La función de onda de Hartle-Hawking en el espacio AdS se considera teniendo en cuenta cortes espaciales abiertos que requieren una frontera adicional. Se construyen dos variantes: una completamente gravitacional, donde la configuración de la frontera se integra, y otra parcialmente congelada, donde está fijada (como en AdS/CFT). En el marco de la construcción completamente gravitacional, se analizan explícitamente las teorías de AdS3 de Einstein y AdS2 de Jackiw-Teitelboim. La corrección de un lazo a la suma de historias de la bola hiperbólica en gravedad einsteiniana AdS D-dimensional, que da la contribución principal a la norma de la función de onda, con una frontera fluctuante conduce a una fase no trivial de la forma (∓ i)^(D+1), análoga a la que surge para la esfera en gravedad dS. Por el contrario, la suma de historias parcialmente congelada con frontera fijada permanece real y positiva. Motivados por esta comparación, también se considera una esfera dS parcialmente congelada con métrica fijada en el ecuador, y se encuentra que su fase de un lazo se cancela de manera no trivial. Los resultados indican que el problema de la fase está determinado por si la integral de camino gravitacional es completamente dinámica o parcialmente congelada.

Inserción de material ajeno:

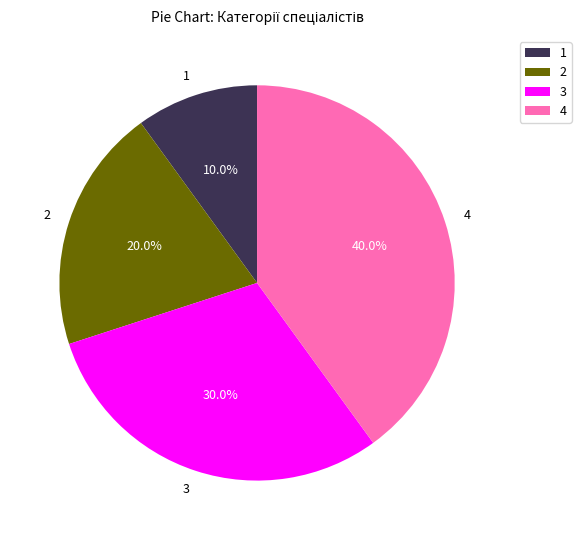

Between 1 and 4, which is larger?

4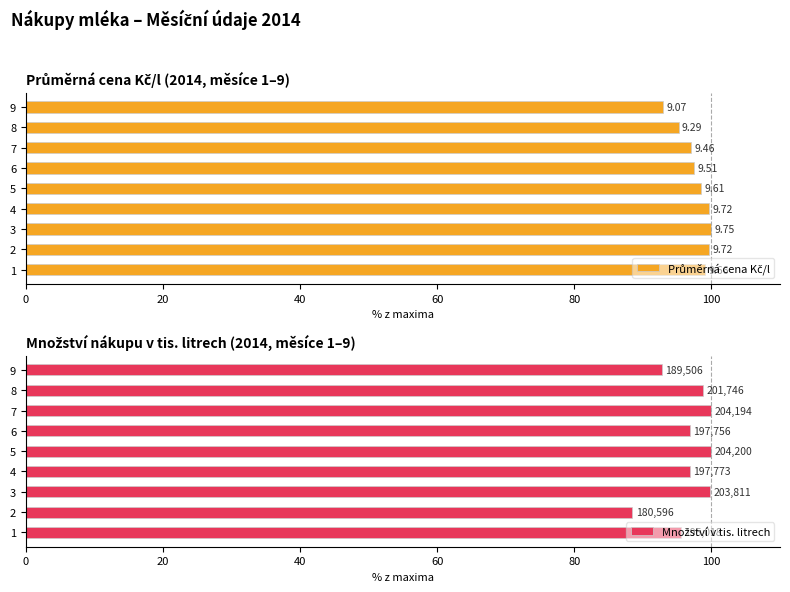

What are all the series names shown in the legend?

Průměrná cena Kč/l, Množství v tis. litrech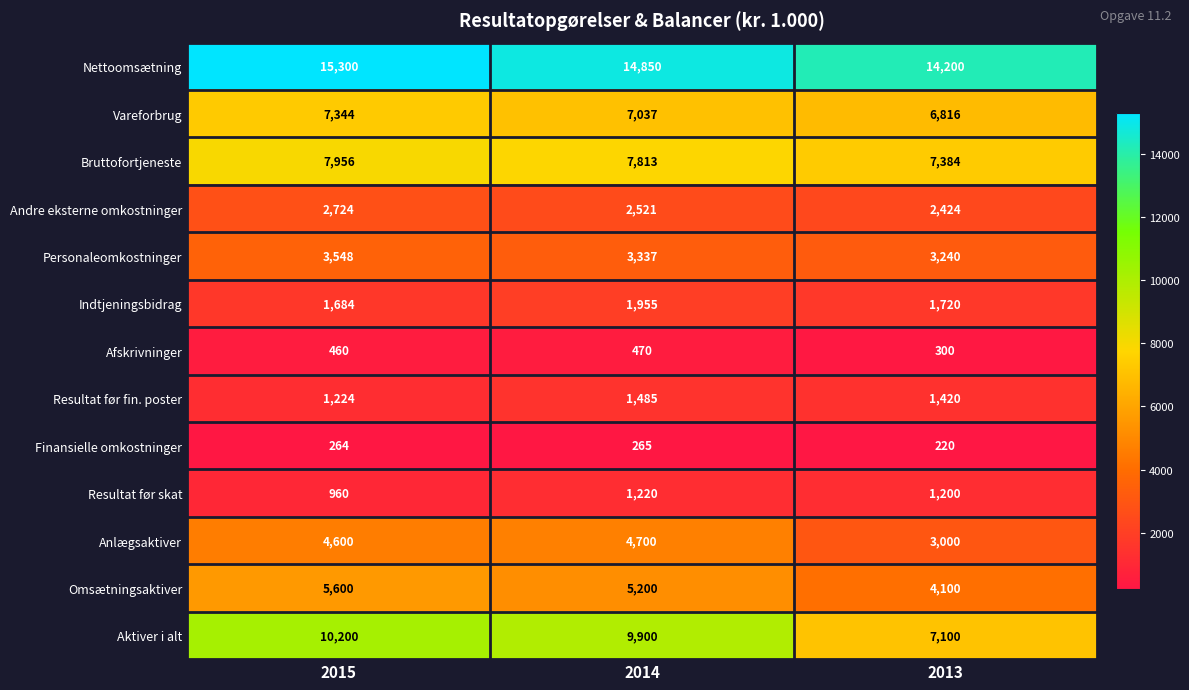

What is the difference between the highest and lowest values at 2014?

14585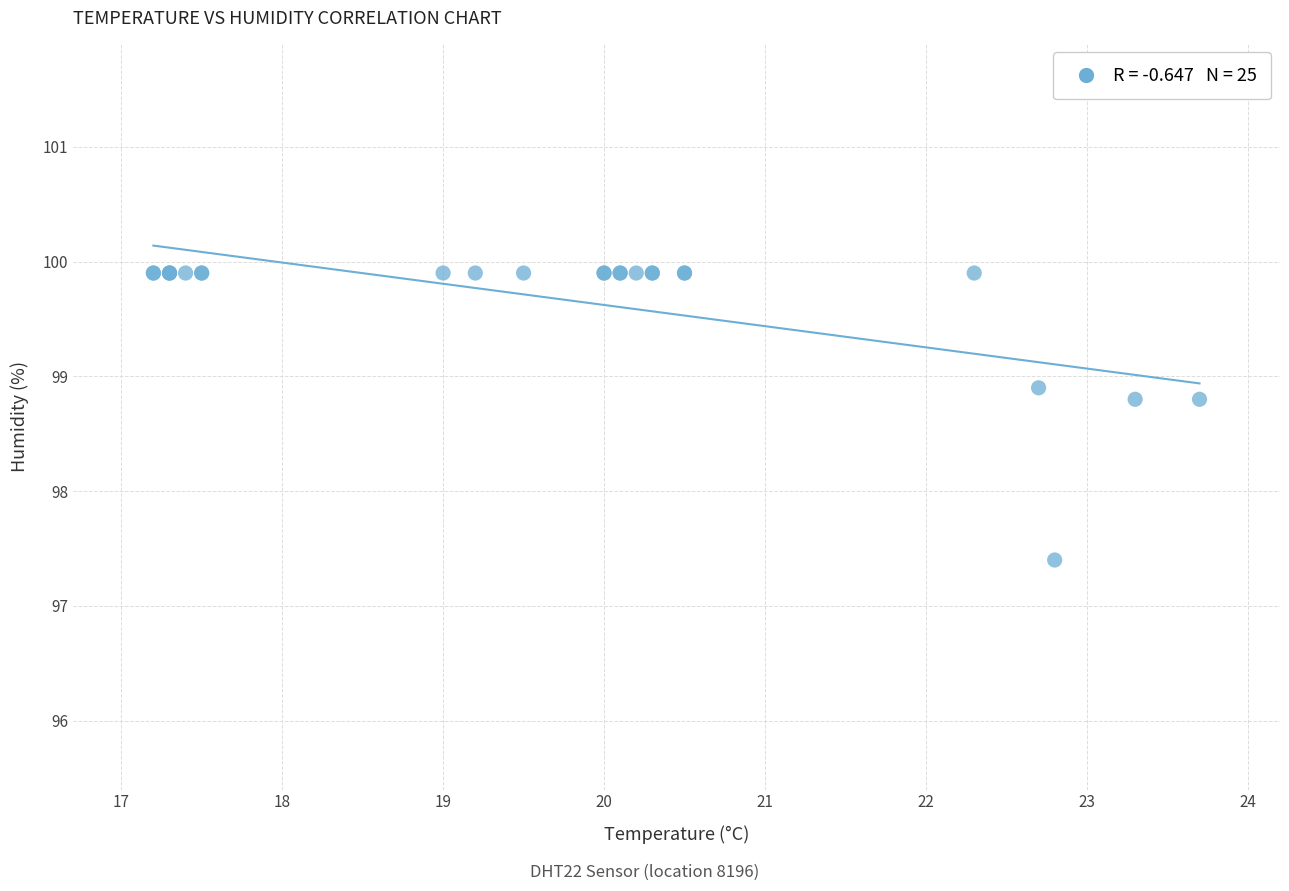

What Y value in the scatter plot is closest to 98?

97.4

Stephen Hawking imaginó que el Universo nació no de una explosión, sino que emergió suavemente de la «nada» cuántica. En mundos con geometría cóncava (espacio anti-de Sitter), este nacimiento presenta un borde, como el aro de un tambor. Los físicos compararon dos instrumentos: uno con el aro firmemente atornillado, y el otro vibrando libremente. El aro libre introdujo en el sonido cuántico un desfase inesperado, una alteración del ritmo que depende del número de dimensiones. Es como si una misma nota cambiara de timbre solo porque el marco tiembla.
Esta sutil vibración no es un simple detalle: con un aro rígido, nuestro Universo sería matemáticamente inviable. El destino del mundo se decide en sus bordes temblorosos, conectando mundos de distintas dimensiones en una única danza cuántica.
🎯 El desfase provocado por la vibración es un «empujón» cuántico sin el cual nuestro mundo sería matemáticamente imposible.